Daniel Andrews, Premier for Victoria, stated that the new restrictions were due to the “unacceptably” high number of cases. Furthermore, he also stated that “it is simply impossible, with case rates at these levels to have enough contract tracing staff to have enough physical resources to suppress and contain the virus without taking significant steps” Furthermore, Chief Health Officer Brett Sutton stated that there was a “unanimous view” on the increase in restrictions in Melbourne. Victoria has also imposed to close off the NSW-Victoria border, with over 1,000 soldiers and police officers making their way to reinforce the border.
It is stated that a partial reason to why there has been a resurgence of cases in the state of Victoria and Melbourne in particular, is due to their opting of contracting security firms to regulate the quarantine. In comparison, this is opposed to enlisting the police force like many states in Australia and countries around the world. There have allegedly been security lapses with security guards sleeping with guests hotel guests who were staying due to a mandatory quarantine after arrival into the country.
Melbourne and its second lockdown comes back to bite critics who saw New Zealand’s lockdown overly strict in comparison to Australia, touting that Australia has been achieving similar results with fewer restrictions on their citizens. ACT party leader, David Seymour in April that Australians are being “treated like adults” by their Government and are achieving “better results.” Furthermore, he stated that “Australia appears to have its cake and eating it too, as it achieves better COVID-19 health outcomes than New Zealand with fewer restrictions on economic activity.”
However, as time has shown, New Zealand’s stricter approach has paid better dividends even with the higher initial economic cost. IBISWorld has stated that “the overall recovery of the Australian economy is expected to be significantly hindered by the second lockdown.” The state of Victoria contributed 24% of Australia’s GDP in 2019. The ASX and AUD are down 0.89% and 0.14% on the lockdown news, respectively.

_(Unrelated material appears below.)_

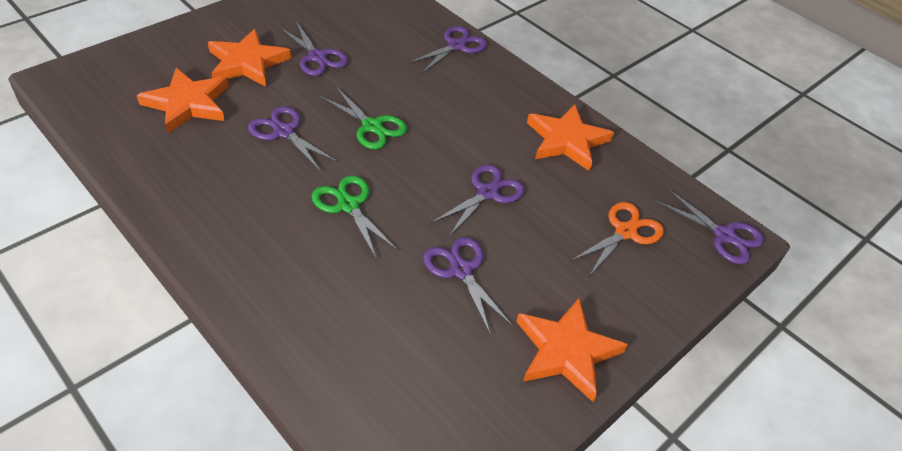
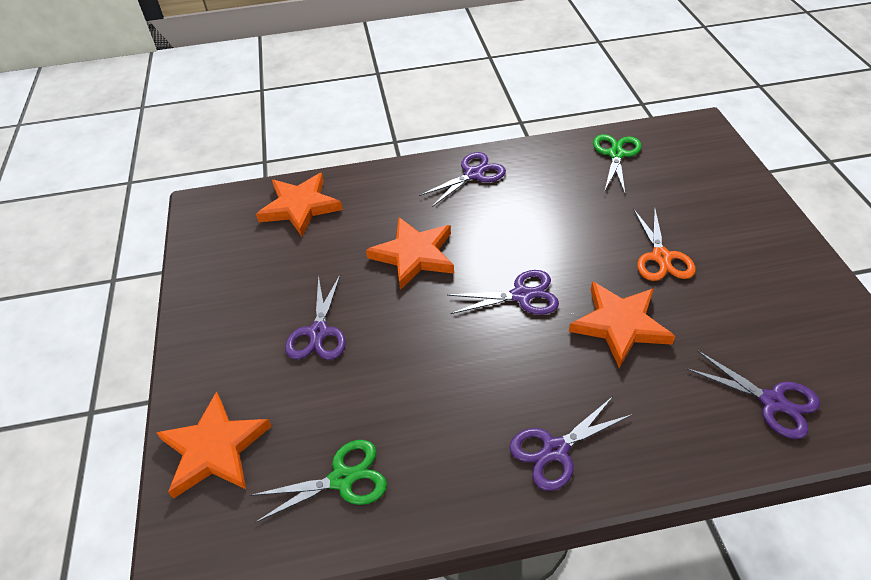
purple scissors: 6 -> 5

We can see that the Coronavirus continues to grapple the world economically and politically. Brazilian President Jair Bolsonaro saw the Coronavirus as the “little flu” and frowned upon social distancing measures, stating, “we’ll all die one day.” He has now tested positive for the Coronavirus. He would be the second head of Government to test positive for the novel Coronavirus, with Prime Minister Boris Johnson having contracted Coronavirus earlier this year. Furthermore, with no formal Coronavirus plan, President Donald Trump administration grappled with re-opening the US economy amongst an election in September. Jacdina Adern has faced major criticism over lapses in security regarding mandatory quarantine and increases in taxes amongst significant government borrowings.
A vaccine for the Coronavirus would be required to provide stability in the economy, as countries with relatively successful Coronavirus plans are still struggling with the effects and aftermath of the virus.